READING PASSAGE:
When I would think of myself, I could not even comprehend that I even existed. For all that I knew, I was a ghost, or worse, that I only was here on earth to be used, abused, and made invisible again. This identity went deep into my bones and nestled itself into the cracks of my soul. As I sought protection from the caretakers in my life all I found was betrayal and a turning away from my anguish.
The despair I experienced is unfathomable, as well as difficult for me to fully articulate. I retreated far inside defending my heart against the world and forgot what my own reflection looked like in the mirror. I become a stranger to myself and felt utterly cut off from humanity.
When you have suffered exploitation or abuse of any kind you are left with so much confusion about who you are, your value, your worth, your existence… all this is called into question by what you are experiencing. In other words, you cease to know what it means to be human in the face of having to survive the unimaginable.
Survival costs so much, it leaves you with shattered trust and skewed ways of relating with others. It is all that you know to do to keep what little part of yourself alive. But merely surviving is not growing and it is not healing, it is just living from one moment to the next.

[Saved entries]
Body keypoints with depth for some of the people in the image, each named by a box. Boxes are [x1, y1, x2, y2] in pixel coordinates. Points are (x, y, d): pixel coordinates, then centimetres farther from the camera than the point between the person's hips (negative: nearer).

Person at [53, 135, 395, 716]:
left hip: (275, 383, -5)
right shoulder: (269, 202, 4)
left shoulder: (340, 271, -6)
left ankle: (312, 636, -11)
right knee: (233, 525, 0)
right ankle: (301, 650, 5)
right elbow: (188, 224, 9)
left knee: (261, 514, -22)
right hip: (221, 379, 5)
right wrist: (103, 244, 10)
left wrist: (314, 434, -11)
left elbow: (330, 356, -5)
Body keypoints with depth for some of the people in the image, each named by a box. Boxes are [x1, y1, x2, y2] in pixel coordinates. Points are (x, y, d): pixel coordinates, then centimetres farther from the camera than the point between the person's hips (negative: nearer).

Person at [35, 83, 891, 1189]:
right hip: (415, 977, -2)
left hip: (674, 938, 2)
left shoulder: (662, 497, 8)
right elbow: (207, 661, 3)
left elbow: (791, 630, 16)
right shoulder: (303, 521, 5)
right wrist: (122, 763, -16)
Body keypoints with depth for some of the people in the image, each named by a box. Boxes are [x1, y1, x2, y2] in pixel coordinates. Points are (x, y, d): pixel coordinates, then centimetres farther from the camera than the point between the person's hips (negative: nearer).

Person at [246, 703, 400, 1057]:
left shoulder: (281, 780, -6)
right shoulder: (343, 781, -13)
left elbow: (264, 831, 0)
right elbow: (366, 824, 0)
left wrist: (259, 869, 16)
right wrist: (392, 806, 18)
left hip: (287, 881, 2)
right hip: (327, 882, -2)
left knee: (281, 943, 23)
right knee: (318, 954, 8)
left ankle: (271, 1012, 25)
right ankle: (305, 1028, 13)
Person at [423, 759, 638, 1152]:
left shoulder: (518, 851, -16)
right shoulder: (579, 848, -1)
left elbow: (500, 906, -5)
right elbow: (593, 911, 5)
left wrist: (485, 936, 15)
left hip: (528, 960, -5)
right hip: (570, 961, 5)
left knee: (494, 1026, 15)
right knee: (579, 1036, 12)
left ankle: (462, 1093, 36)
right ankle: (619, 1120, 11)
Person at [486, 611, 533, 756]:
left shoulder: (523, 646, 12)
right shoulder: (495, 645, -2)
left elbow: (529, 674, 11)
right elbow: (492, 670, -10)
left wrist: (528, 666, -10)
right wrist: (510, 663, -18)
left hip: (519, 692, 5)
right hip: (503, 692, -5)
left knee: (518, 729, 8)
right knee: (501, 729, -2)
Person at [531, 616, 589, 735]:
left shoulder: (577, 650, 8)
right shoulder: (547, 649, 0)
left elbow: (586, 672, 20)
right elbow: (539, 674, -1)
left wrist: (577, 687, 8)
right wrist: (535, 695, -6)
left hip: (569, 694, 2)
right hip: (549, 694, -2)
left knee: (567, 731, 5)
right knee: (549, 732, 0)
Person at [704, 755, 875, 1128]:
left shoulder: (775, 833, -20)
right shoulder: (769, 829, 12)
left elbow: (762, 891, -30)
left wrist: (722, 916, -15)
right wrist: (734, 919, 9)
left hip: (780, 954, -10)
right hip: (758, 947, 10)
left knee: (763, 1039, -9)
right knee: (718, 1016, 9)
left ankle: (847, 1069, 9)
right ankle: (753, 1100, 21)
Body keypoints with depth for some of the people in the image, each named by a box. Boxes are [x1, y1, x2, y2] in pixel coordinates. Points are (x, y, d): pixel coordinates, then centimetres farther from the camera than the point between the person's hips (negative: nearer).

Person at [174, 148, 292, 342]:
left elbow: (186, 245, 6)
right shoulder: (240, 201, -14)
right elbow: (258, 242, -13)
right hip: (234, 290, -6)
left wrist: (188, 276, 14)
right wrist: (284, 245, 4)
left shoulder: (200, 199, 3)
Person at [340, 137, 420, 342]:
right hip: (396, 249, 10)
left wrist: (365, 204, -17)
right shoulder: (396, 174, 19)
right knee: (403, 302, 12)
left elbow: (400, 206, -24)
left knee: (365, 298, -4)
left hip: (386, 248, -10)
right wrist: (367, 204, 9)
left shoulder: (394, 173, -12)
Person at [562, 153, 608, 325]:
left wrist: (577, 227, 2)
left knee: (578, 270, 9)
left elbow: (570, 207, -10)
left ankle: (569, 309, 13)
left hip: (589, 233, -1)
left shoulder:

PROMPT A:
Answer each question from the reading passage, one answer per line:
(i) For all the writer knew, what might the writer have been?
(ii) What did the writer forget after retreating far inside?
(iii) What two things does survival leave you with?
PROMPT B: List every aspect of a person that the reading passage says is called into question by exploitation or abuse.
PROMPT C: Reproduce the stretch of the reading passage from "The despair I" through "survive the unimaginable.".
The records have no connection to the reading passage.

WORKED SOLUTION A:
(i) A ghost.
(ii) What the writer's own reflection looked like in the mirror.
(iii) Shattered trust and skewed ways of relating with others.

WORKED SOLUTION B:
- Who you are
- Your value
- Your worth
- Your existence

WORKED SOLUTION C:
The despair I experienced is unfathomable, as well as difficult for me to fully articulate. I retreated far inside defending my heart against the world and forgot what my own reflection looked like in the mirror. I become a stranger to myself and felt utterly cut off from humanity.
When you have suffered exploitation or abuse of any kind you are left with so much confusion about who you are, your value, your worth, your existence… all this is called into question by what you are experiencing. In other words, you cease to know what it means to be human in the face of having to survive the unimaginable.